Per identificare i meccanismi responsabili dell’Aβ solubile nei cervelli AD, abbiamo esaminato le zattere lipidiche (LR), in cui la proteasi amiloide (APP) viene elaborata enzimaticamente.
La corteccia frontale è stata confrontata con il cervelletto, che ha una minima malattia di Alzheimer. Rispetto ai controlli cognitivi normali (CTL; Braak 0-1), gli aumenti della solubilità di Aβ40 e Aβ42 erano simili nella fase intermedia e successiva dell’AD (Braak 2-3 e 4-6).

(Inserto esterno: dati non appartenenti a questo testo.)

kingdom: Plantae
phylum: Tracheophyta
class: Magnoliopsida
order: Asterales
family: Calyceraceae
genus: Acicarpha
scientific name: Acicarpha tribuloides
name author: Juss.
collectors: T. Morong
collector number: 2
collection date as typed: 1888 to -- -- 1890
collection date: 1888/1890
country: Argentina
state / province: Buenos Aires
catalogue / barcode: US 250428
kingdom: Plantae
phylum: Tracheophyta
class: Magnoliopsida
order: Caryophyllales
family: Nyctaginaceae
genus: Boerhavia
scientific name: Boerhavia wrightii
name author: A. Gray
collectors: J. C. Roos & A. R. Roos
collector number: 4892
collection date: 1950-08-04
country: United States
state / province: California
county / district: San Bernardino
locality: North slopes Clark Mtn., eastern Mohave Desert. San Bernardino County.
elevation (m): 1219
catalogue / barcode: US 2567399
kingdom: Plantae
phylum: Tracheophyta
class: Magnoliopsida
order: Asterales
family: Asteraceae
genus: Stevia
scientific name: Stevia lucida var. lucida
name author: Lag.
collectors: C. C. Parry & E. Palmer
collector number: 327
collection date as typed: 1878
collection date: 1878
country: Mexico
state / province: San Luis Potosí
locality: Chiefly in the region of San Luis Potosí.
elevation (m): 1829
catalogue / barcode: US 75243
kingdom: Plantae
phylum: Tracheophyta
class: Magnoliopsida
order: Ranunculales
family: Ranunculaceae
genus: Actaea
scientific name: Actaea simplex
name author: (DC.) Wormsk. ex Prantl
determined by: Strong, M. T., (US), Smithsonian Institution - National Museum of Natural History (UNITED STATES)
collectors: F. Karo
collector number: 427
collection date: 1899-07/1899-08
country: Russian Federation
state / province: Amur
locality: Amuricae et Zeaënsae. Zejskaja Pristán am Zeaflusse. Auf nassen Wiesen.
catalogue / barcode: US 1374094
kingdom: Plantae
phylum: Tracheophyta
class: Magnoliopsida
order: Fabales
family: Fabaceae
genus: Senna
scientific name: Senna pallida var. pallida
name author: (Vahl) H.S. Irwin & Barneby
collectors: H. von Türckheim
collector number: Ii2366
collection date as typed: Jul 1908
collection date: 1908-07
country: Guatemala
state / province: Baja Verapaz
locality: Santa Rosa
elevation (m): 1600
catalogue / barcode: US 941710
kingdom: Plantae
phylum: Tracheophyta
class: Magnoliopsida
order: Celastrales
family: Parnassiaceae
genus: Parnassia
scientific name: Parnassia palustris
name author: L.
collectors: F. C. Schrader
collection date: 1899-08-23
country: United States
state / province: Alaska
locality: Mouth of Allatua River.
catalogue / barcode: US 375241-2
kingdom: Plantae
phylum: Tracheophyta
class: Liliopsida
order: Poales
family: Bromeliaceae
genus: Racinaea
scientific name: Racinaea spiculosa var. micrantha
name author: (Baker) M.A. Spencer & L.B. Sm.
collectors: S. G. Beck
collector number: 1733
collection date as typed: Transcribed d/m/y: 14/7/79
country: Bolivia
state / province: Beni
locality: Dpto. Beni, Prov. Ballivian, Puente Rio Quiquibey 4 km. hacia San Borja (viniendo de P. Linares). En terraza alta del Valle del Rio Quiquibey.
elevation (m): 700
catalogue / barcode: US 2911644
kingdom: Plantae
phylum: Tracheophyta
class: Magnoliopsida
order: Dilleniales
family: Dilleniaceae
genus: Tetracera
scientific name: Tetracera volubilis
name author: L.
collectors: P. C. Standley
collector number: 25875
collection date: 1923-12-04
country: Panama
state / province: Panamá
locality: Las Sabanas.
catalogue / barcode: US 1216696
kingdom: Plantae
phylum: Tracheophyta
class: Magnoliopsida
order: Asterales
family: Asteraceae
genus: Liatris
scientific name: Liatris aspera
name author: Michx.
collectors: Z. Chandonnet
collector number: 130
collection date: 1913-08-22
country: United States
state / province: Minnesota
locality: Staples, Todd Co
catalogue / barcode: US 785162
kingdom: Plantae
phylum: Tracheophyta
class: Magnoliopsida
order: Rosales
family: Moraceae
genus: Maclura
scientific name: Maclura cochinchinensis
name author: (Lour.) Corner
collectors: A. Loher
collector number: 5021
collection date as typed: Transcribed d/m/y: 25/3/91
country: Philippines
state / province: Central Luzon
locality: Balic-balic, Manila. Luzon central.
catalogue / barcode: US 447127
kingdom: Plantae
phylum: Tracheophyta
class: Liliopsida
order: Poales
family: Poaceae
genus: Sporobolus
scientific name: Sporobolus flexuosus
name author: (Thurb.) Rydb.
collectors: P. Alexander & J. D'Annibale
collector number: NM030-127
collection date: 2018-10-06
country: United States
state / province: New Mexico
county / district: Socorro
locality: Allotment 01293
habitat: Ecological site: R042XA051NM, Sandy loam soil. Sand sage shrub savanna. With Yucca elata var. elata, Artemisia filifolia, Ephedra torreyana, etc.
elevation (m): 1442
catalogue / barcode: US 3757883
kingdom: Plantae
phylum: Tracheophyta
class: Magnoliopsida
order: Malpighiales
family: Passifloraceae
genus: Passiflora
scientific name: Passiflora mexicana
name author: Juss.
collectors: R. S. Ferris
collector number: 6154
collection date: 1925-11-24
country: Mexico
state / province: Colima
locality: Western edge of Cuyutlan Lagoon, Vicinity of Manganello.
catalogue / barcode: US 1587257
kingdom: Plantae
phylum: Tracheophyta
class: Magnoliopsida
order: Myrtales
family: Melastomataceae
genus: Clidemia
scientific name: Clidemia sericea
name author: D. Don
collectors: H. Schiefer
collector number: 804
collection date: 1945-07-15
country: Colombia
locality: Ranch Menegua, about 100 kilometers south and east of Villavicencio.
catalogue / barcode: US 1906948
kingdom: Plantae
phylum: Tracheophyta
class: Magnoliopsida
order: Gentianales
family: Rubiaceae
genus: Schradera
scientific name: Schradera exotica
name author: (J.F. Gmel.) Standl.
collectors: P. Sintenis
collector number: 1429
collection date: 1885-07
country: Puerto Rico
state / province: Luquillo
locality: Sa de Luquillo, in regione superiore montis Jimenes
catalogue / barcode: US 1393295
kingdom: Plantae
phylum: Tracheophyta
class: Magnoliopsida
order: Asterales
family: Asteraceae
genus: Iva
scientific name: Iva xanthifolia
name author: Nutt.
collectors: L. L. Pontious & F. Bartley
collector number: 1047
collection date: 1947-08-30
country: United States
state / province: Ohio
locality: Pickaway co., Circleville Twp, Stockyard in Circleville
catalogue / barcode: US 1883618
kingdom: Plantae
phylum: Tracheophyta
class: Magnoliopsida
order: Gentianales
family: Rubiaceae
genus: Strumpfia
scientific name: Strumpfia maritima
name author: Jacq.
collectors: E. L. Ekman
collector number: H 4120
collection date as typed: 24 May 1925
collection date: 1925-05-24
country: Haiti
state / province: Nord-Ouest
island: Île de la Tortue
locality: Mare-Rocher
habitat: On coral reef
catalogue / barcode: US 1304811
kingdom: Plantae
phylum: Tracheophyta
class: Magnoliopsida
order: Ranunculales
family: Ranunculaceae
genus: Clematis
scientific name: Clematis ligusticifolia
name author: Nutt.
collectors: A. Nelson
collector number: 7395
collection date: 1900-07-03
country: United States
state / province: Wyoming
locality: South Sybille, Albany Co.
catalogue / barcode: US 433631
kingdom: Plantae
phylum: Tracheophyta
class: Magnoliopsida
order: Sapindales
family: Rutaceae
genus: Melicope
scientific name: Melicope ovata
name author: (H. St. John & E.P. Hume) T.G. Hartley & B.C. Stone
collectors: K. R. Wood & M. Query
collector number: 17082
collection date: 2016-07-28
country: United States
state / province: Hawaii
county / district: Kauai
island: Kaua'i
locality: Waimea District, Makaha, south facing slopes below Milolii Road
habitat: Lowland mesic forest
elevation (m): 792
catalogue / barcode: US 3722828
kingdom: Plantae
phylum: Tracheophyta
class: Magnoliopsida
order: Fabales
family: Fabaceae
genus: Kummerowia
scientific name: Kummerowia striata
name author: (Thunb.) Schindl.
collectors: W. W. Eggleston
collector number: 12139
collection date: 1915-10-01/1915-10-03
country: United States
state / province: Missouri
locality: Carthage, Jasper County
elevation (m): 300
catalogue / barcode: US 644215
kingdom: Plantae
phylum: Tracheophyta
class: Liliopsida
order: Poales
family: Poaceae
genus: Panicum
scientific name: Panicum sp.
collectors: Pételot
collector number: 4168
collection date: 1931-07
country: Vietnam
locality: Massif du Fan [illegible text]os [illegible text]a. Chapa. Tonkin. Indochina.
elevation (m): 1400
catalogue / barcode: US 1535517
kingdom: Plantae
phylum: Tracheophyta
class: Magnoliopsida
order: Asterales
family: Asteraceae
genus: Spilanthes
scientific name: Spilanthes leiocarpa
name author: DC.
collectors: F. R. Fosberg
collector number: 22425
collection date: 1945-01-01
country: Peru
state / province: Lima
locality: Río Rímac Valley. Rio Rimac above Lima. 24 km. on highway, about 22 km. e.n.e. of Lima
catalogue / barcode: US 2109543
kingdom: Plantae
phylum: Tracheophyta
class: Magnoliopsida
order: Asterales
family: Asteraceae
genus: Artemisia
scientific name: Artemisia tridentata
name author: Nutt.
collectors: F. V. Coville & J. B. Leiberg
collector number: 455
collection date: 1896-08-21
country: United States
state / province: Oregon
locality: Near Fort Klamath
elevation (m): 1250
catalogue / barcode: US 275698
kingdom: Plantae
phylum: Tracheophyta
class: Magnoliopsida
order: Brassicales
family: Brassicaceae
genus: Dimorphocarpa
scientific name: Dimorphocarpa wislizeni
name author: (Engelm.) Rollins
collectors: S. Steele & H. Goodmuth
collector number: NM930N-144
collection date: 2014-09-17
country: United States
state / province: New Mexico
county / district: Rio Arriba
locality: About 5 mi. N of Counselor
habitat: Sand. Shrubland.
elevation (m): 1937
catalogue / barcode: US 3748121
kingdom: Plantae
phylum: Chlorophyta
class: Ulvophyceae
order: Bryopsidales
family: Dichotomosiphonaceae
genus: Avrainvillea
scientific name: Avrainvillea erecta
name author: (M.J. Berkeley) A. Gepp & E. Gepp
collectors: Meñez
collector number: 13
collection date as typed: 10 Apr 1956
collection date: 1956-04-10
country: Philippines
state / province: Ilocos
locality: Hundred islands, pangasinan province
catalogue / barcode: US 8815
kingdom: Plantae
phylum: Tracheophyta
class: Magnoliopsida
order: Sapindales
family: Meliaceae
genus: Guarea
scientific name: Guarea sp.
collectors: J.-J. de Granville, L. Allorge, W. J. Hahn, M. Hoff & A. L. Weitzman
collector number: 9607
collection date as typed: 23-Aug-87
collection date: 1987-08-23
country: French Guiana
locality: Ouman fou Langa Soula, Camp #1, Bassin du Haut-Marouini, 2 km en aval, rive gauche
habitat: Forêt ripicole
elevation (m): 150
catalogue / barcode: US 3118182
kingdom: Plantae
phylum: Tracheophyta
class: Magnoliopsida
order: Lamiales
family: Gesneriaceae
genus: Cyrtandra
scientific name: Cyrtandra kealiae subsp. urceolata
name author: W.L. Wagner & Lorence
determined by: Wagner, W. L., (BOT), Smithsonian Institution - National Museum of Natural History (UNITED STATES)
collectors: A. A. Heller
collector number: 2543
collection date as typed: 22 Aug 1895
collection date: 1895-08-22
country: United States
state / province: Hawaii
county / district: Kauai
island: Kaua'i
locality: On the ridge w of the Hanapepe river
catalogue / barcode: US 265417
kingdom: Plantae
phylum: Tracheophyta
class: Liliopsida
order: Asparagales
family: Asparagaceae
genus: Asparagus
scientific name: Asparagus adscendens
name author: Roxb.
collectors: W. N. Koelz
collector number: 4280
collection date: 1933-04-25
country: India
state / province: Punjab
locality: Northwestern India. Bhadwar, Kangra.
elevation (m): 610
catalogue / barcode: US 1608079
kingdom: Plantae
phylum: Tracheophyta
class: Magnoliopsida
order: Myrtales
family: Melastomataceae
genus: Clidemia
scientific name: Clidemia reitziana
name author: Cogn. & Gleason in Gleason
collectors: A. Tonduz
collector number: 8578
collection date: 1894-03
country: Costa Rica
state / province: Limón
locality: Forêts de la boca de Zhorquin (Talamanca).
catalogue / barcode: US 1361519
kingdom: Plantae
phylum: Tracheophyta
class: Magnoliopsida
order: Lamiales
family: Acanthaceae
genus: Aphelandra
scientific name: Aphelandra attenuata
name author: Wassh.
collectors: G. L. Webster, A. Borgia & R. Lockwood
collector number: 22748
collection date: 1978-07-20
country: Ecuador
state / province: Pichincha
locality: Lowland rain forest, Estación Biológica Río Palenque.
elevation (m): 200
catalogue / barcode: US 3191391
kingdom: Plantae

L’AD di grado clinico ha mostrato un aumento maggiore dell’Aβ40 solubile rispetto all’Aβ42 rispetto al CTL. La produzione di raft LR per grammo della corteccia frontale mediale era inferiore del 20% rispetto a quella dei controlli, mentre la LR cerebellare non differiva dal punteggio di Braak. L’ampia sovrapposizione dei livelli di Aβ solubile nei controlli con AD contrasta con i risultati della PET sull’Aβ fibrillare.
Questi risultati supportano ulteriormente l’Aβ fibrillare come biomarcatore per le terapie di Alzheimer e mostrano la necessità di un’analisi post mortem più dettagliata delle diverse popolazioni di Aβ solubili e insolubili in relazione alla PET.